▶ **Task instructions**: Which lines below fall between the one containing "right hip: (376, 346)" and the one containing "left hip: (404, 334)"? Repeat them exactly, counting both of those lines, and add nothing else.
##### Data under study
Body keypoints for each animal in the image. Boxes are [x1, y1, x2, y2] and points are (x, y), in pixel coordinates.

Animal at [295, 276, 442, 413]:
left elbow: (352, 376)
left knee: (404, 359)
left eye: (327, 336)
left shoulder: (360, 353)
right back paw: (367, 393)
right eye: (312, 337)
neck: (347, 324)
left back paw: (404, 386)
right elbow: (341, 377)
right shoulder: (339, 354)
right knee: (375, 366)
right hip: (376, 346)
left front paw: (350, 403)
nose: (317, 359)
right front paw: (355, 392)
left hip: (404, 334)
##########
##### Data under study
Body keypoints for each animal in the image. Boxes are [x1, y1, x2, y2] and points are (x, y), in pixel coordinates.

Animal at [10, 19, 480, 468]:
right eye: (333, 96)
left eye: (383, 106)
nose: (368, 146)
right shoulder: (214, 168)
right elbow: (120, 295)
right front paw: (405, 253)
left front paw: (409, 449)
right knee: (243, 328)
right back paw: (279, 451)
##########
▶ **Your response**:
right hip: (376, 346)
left front paw: (350, 403)
nose: (317, 359)
right front paw: (355, 392)
left hip: (404, 334)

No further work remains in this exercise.